Most importantly, these vital topics must be woven throughout the curriculum—not only in science classes, but also in mathematics, social studies, civics, arts, and humanities. A tall order? Yes, but this is already starting to occur on a small scale. There are examples of ad hoc efforts of a single individual or small group of motivated educators who feel the urgency and calling to do everything they can to prepare young people for the daunting challenges we—and future generations—face.
The Alliance for Climate Education’s high school assemblies, which have been shown to successfully increase students’ knowledge of how climate and energy are linked, have inspired thousands of students to get involved with developing their own problem-solving projects. A number of schools and even entire school districts in Virginia, Colorado, California and elsewhere are being transformed into inspiring, engaging living laboratories by adding solar energy, tracking and conserving energy throughout the school, and infusing climate and sustainability throughout the curriculum. The Girl Scouts even have a Climate Connections badge that emphasizes the connections between climate change and human activities, encouraging actions to reduce negative impacts.
If carbon emissions continue to increase at their current rates, we are well on our way to not just a warmer but full-blown, hotter world. Today scientists who study the Earth’s energy budget estimate we have increased direct radiative forcing of around three watts per meter squared since 1750 (Butler 2014), primarily due to increased heat-trapping gas concentrations from burning fossil fuels. We are on track now to further amplify the heating of the Earth system by over eight watts per meter squared by 2100. The implications of this increased concentration of energy and heat, which will profoundly alter ecosystems and society, is indicated in the “red hot” images of the “business as usual” scenarios found in reports such as the Intergovernmental Panel on Climate Change (IPCC 2013) and the National Climate Assessment (Melillo 2014). To flatten our trajectory and stabilize at around the same level of warming we have now will require massive transformation of our energy infrastructure and attitudes, and such profound change can only occur through education and informed action.
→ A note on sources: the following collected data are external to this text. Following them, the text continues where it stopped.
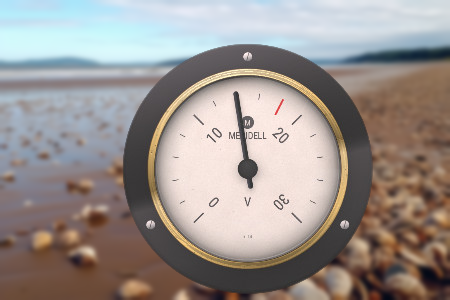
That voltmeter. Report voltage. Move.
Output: 14 V
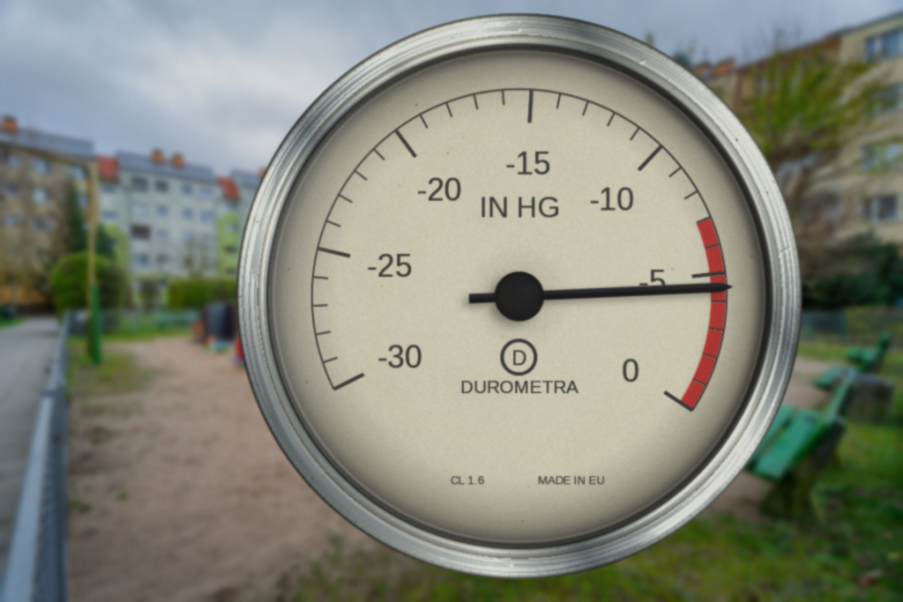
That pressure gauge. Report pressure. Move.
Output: -4.5 inHg
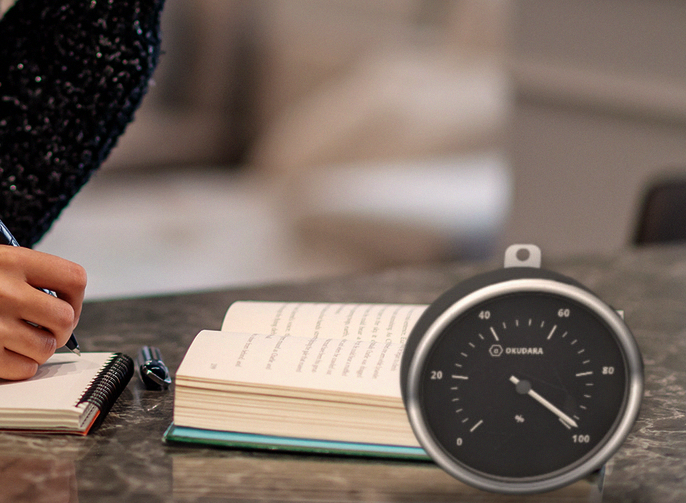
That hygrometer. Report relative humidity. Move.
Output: 98 %
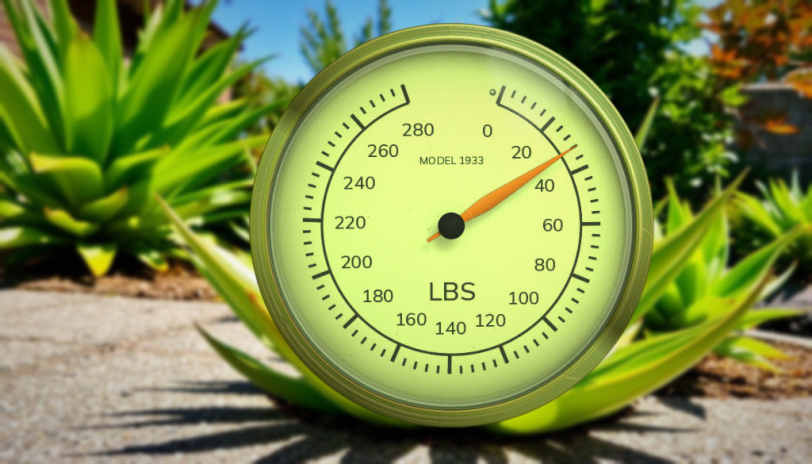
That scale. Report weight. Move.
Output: 32 lb
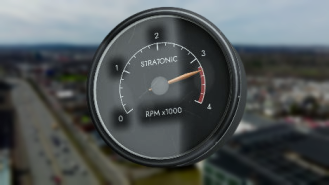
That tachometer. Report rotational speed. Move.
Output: 3300 rpm
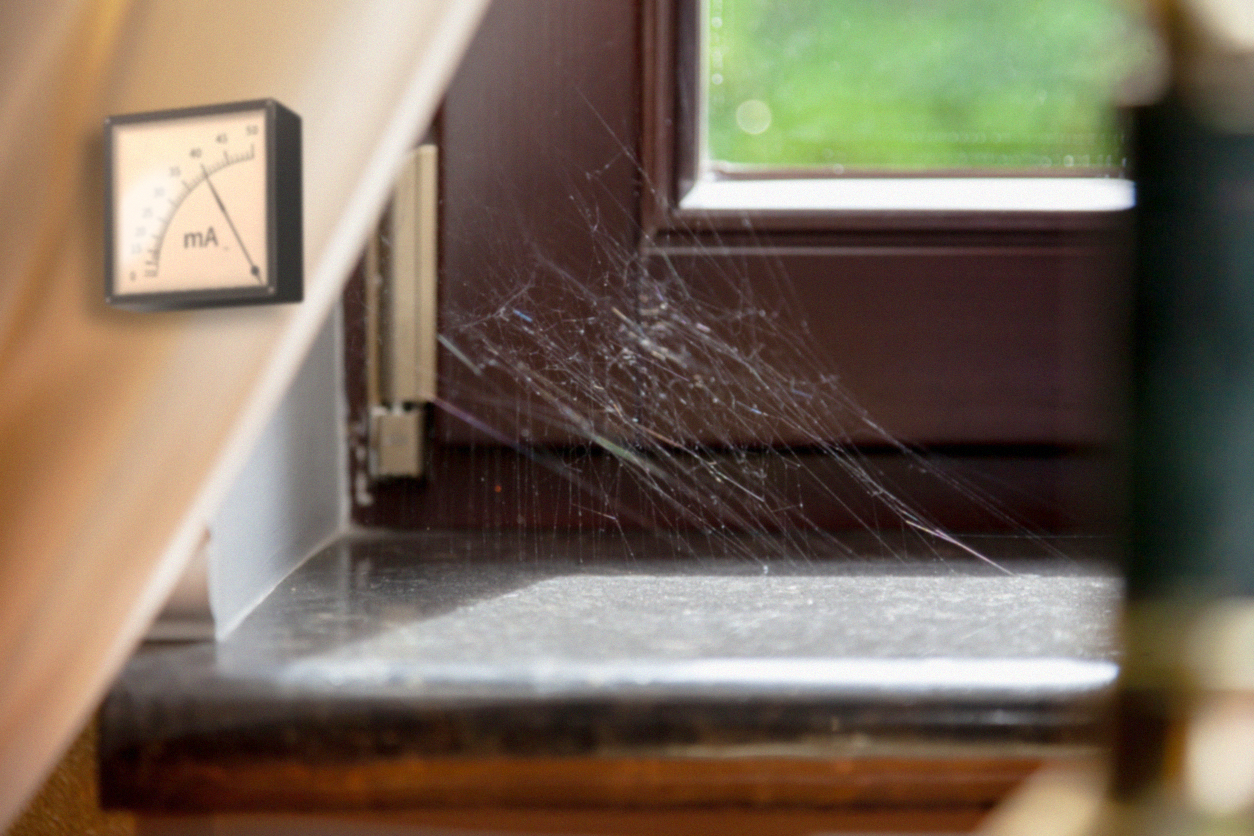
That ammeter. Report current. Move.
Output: 40 mA
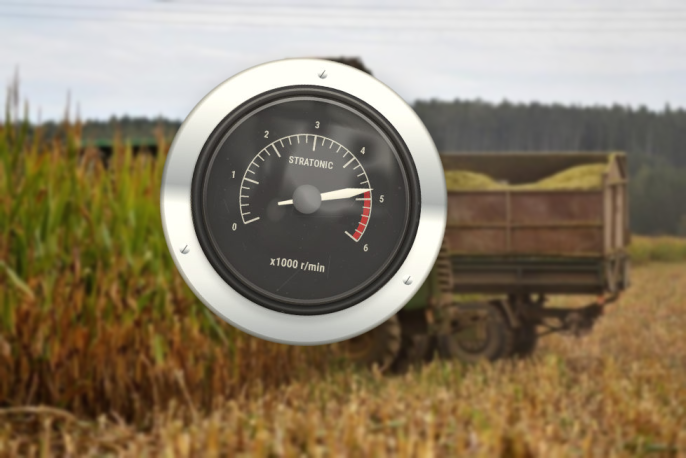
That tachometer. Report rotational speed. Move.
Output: 4800 rpm
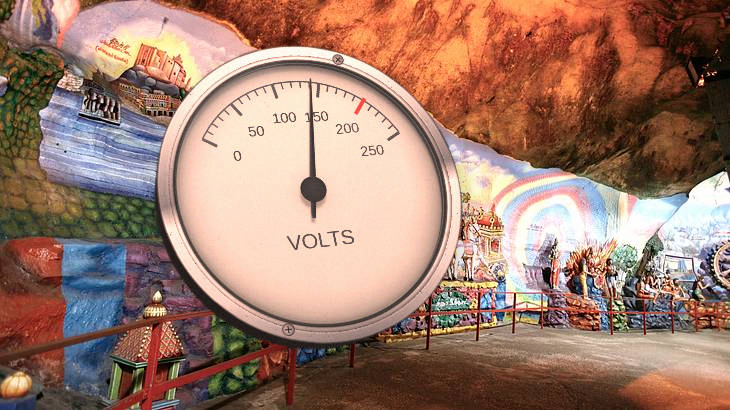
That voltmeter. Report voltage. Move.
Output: 140 V
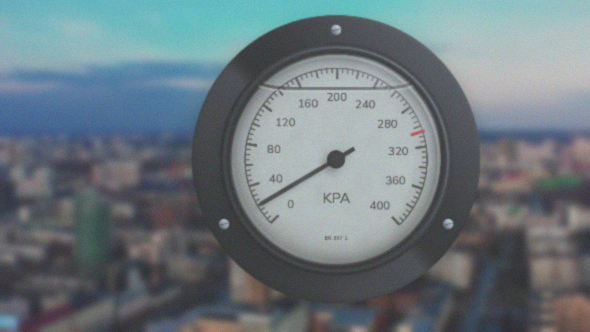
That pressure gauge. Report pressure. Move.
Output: 20 kPa
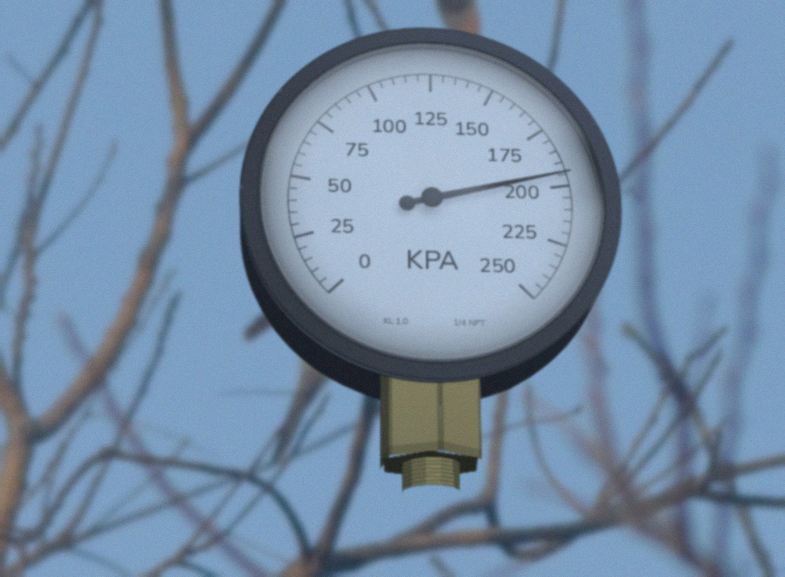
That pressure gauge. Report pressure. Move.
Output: 195 kPa
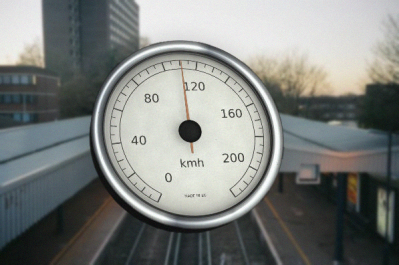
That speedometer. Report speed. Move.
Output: 110 km/h
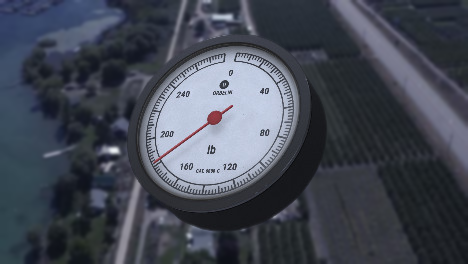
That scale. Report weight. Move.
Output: 180 lb
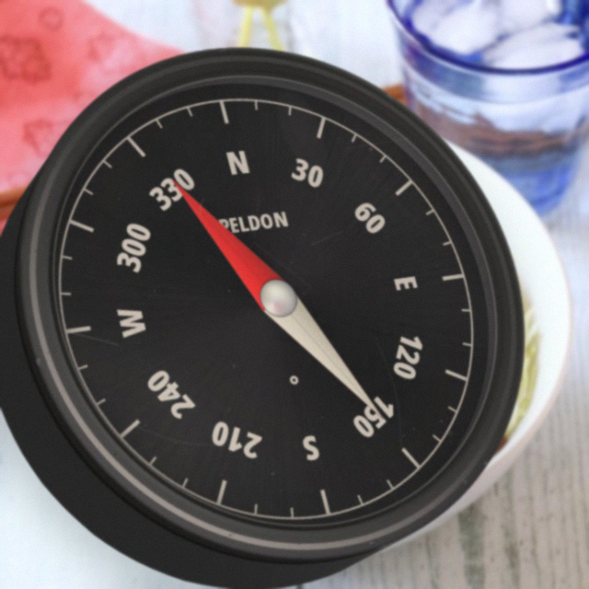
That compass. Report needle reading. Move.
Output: 330 °
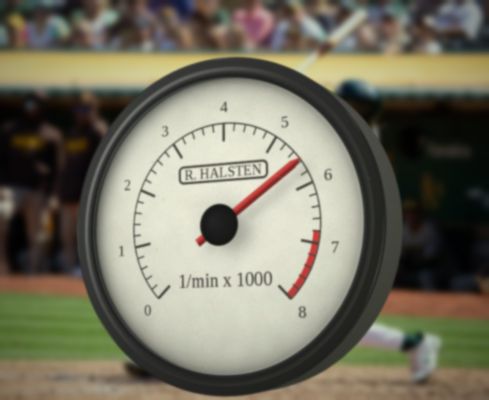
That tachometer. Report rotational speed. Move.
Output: 5600 rpm
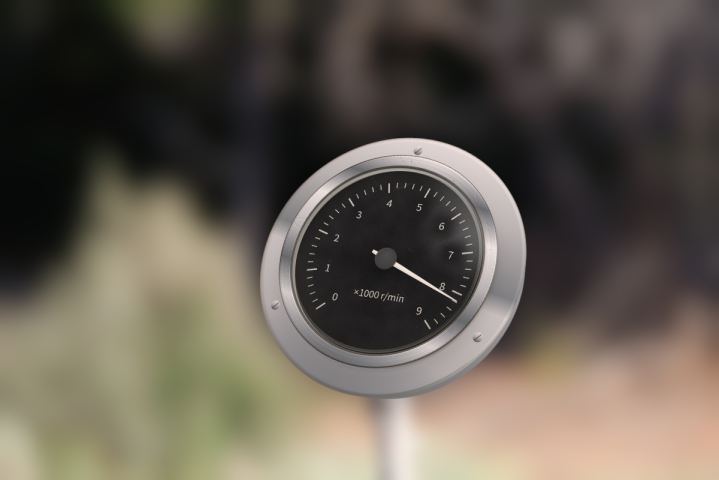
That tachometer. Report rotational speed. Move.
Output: 8200 rpm
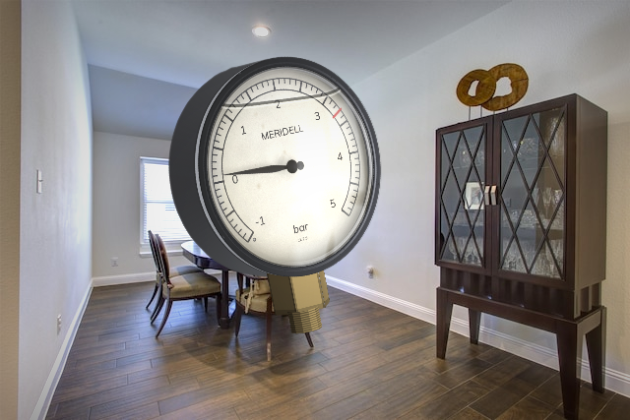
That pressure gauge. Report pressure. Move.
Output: 0.1 bar
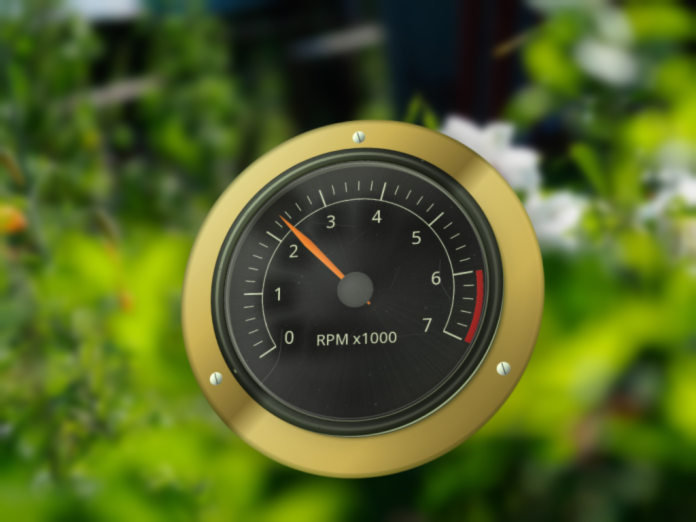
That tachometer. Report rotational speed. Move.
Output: 2300 rpm
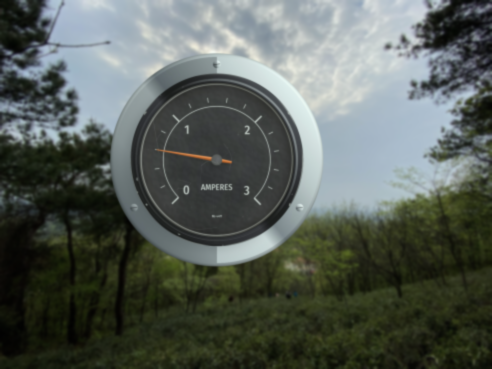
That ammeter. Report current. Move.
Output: 0.6 A
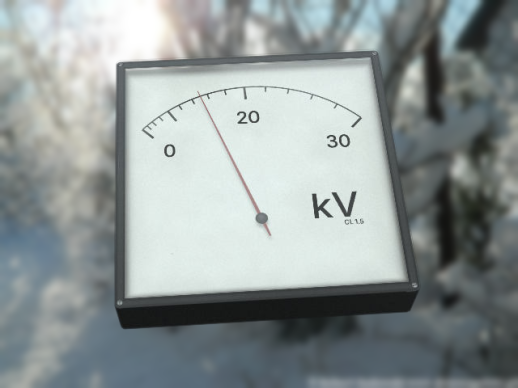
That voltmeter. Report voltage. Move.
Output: 15 kV
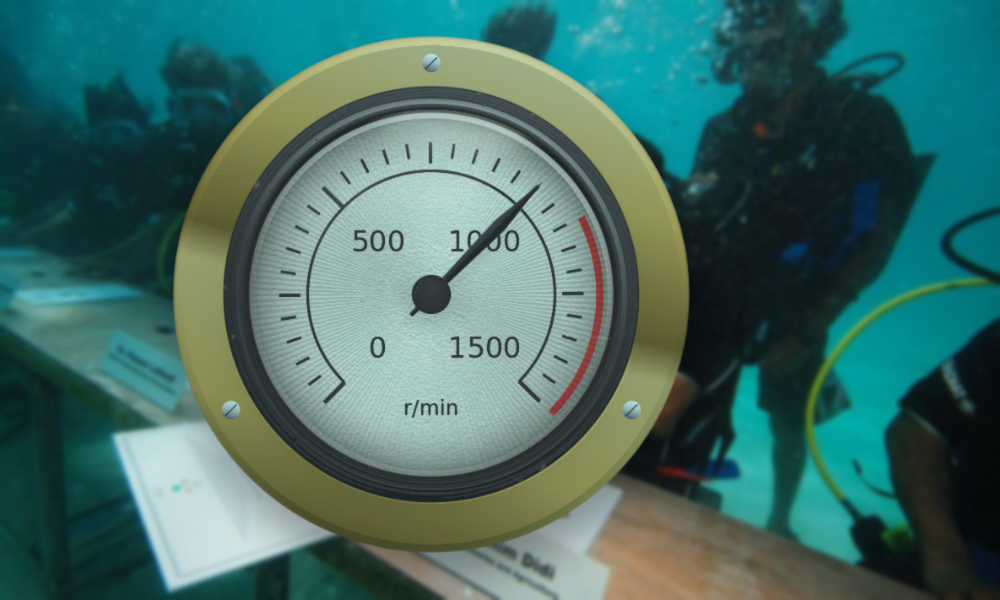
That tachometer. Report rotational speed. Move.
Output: 1000 rpm
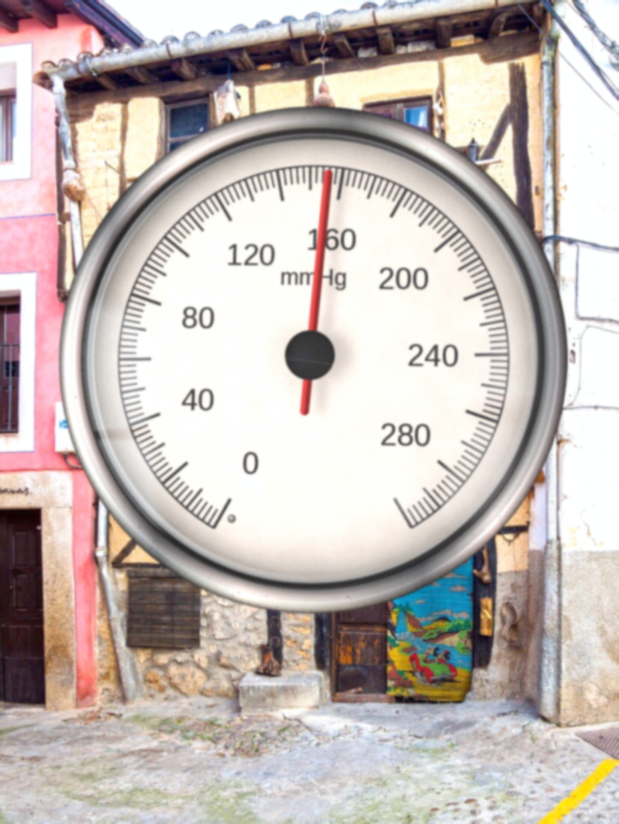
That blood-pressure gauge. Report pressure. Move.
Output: 156 mmHg
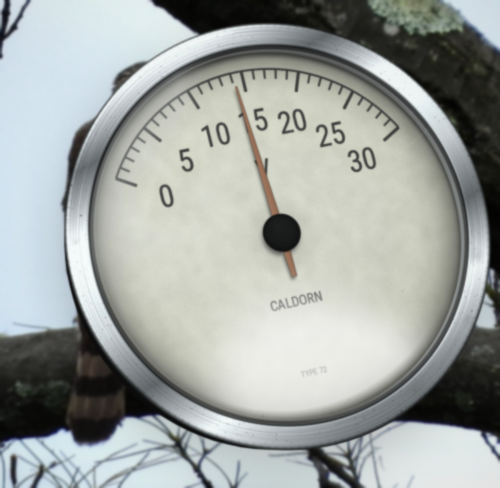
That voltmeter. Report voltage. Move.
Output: 14 V
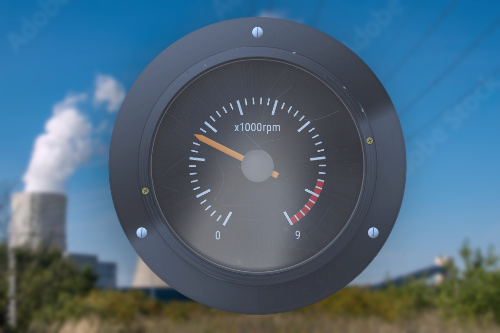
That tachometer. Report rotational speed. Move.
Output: 2600 rpm
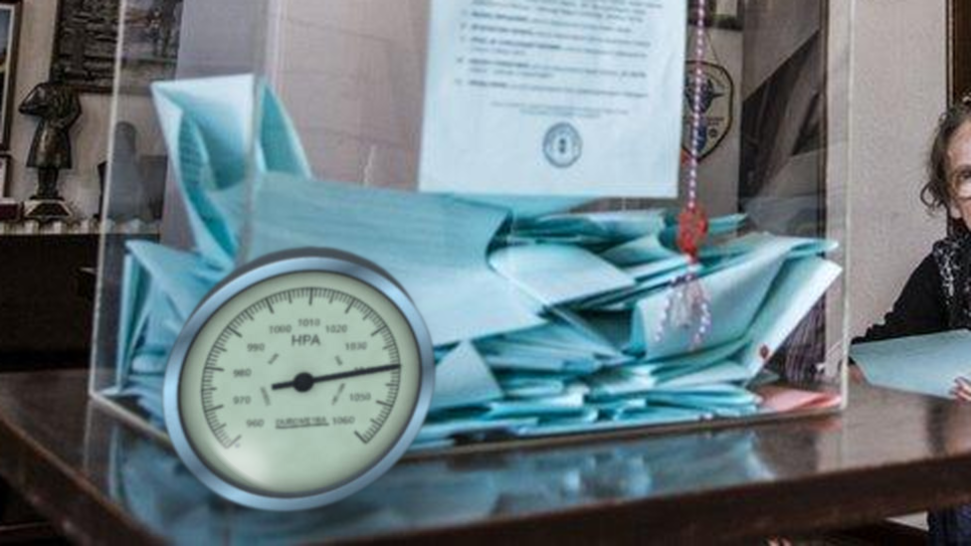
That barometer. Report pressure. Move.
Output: 1040 hPa
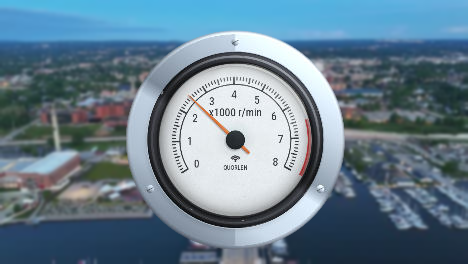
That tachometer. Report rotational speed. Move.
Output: 2500 rpm
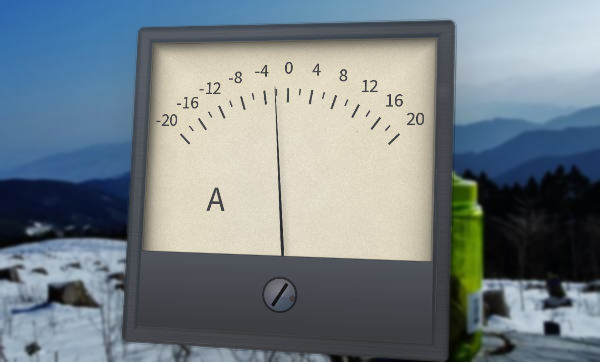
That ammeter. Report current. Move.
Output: -2 A
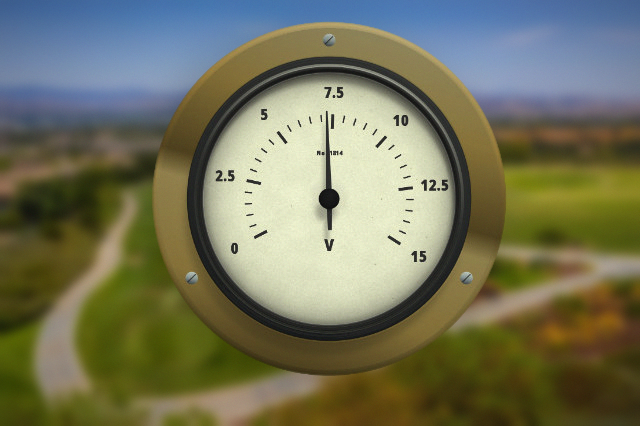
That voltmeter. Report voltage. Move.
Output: 7.25 V
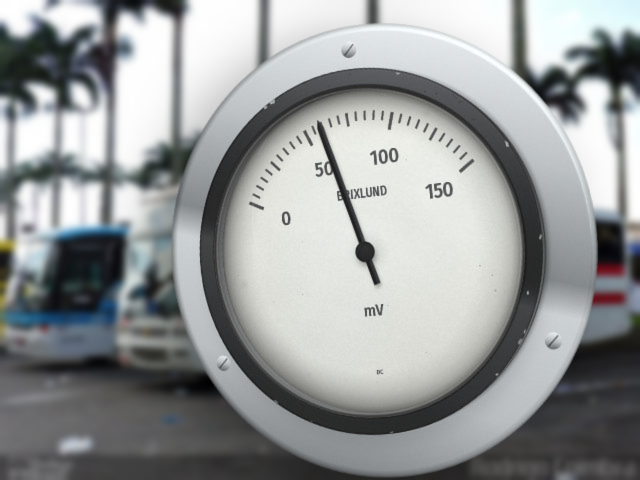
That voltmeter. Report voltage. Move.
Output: 60 mV
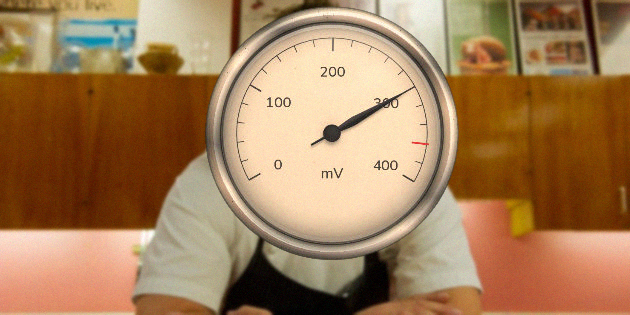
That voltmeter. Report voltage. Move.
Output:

A lukewarm or red-hot world? This is a matter of not just sustainability but survivability. If we are going to prepare ourselves and future generations for the known and unknown changes heading our way, coupled energy-climate education is imperative.
Bret, A. (2014). The Energy-Climate Continuum: Lessons from Basic Science and History. Springer. P. 3.
Butler, J., S. Montzka (2014). The NOAA Annual Greenhouse Gas Index (AGGI). Retrieved December 9, 2014 from: http://www.esrl.noaa.gov/gmd/aggi/aggi.html
IPCC, 2013: Climate Change 2013: The Physical Science Basis. Contribution of Working Group I to the Fifth Assessment Report of the Intergovernmental Panel on Climate Change [Stocker, T.F., D. Qin, G.-K. Plattner, M. Tignor, S.K. Allen, J. Boschung, A. Nauels, Y. Xia, V. Bex and P.M. Midgley (eds.)]. Cambridge University Press.
Melillo, Jerry M., Terese (T.C.) Richmond, and Gary W. Yohe, Eds., 2014: Climate Change Impacts in the United States: The Third National Climate Assessment. U.S. Global Change Research Program.